Los bombardeos masivos e indiscriminados contra ciudades enteras como Hanoi, el uso de agentes químicos contra la vegetación y la población, las masacres y crueldades de una guerra retransmitida por primera vez en los medios de comunicación, generaron rechazo en una juventud cuyos padres habían vivido el sobresalto de Pearl Harbor y el horror de la Segunda Guerra Mundial. Al lado de miles de soldados repatriados, la juventud estadounidense optó también por la generalización del consumo como repudio a la guerra. El movimiento hippie fue una de las tendencias más acogidas por una mocedad que odiaba la violencia, que temía ser enlistada, y que prefería abstraerse en el rock psicodélico, la revolución sexual, la marihuana y el LSD. Iniciado en California, el movimiento se extendió hacia el este del país y se convirtió en propulsor, sin proponérselo, de la marihuana de origen mexicano. El “verano del amor” en 1967, fue el preludio del jamás olvidado festival de Woodstock en 1969.

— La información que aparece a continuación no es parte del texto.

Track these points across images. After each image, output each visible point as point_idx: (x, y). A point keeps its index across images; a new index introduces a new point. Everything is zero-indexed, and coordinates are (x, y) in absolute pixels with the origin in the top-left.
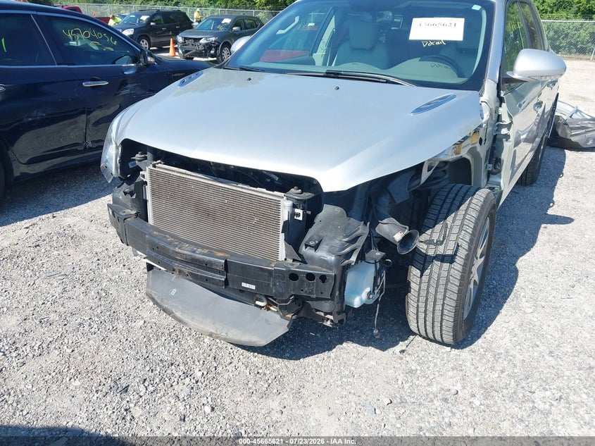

El hippismo, como en general los valores contraculturales de la llamada “Generación Beat”, encarnó el repudio a las estructuras de poder, a la guerra y al capitalismo, que pronto empezó a exigir marihuana y cocaína al sur del río Bravo. La impotencia frente a Vietnam buscó en la droga la atenuación de la rabia y e dolor. La rentabilidad que arrojaba el comercio de la droga impulsó una mafia heredada del tráfico de licor, de los juegos clandestinos y del dominio callejero que, con raíces sicilianas, experiencia en Chicago y contactos con los recientes exiliados cubanos, buscó en México y luego en Colombia el producto necesario para surtir su mercado.
Saigón cayó en 1975 con un saldo final de 58.169 soldados norteamericanos muertos, 304.000 heridos y 2.029 desaparecidos. Las amputaciones y secuelas permanentes fueron tres veces superiores a las obtenidas por el mismo Estados Unidos en la Segunda Guerra Mundial7. Aunque Richard Nixon fue reelegido bajo la promesa de acabar con la drogadicción, ésta no se detuvo nunca. Para combatirla, el estado formó la Drug Enforcement Agency, DEA, con 200 millones de dólares para «acciones encubiertas». No se destinó un centavo para ayuda terapéutica al adicto ni, mucho menos, para una educación preventiva dirigida hacia los jóvenes. Un analista americano, Barrington Moore, explicó la situación en 1978 al señalar el espaldarazo que la represión brindaba al incremento de los precios y a la utilidad de los traficantes. La corrupción era sutilmente pagada por las mafias del tráfico, del lavado de dólares, de la venta de químicos y armas, que tenían ciudadanía norteamericana (Moore, 1989).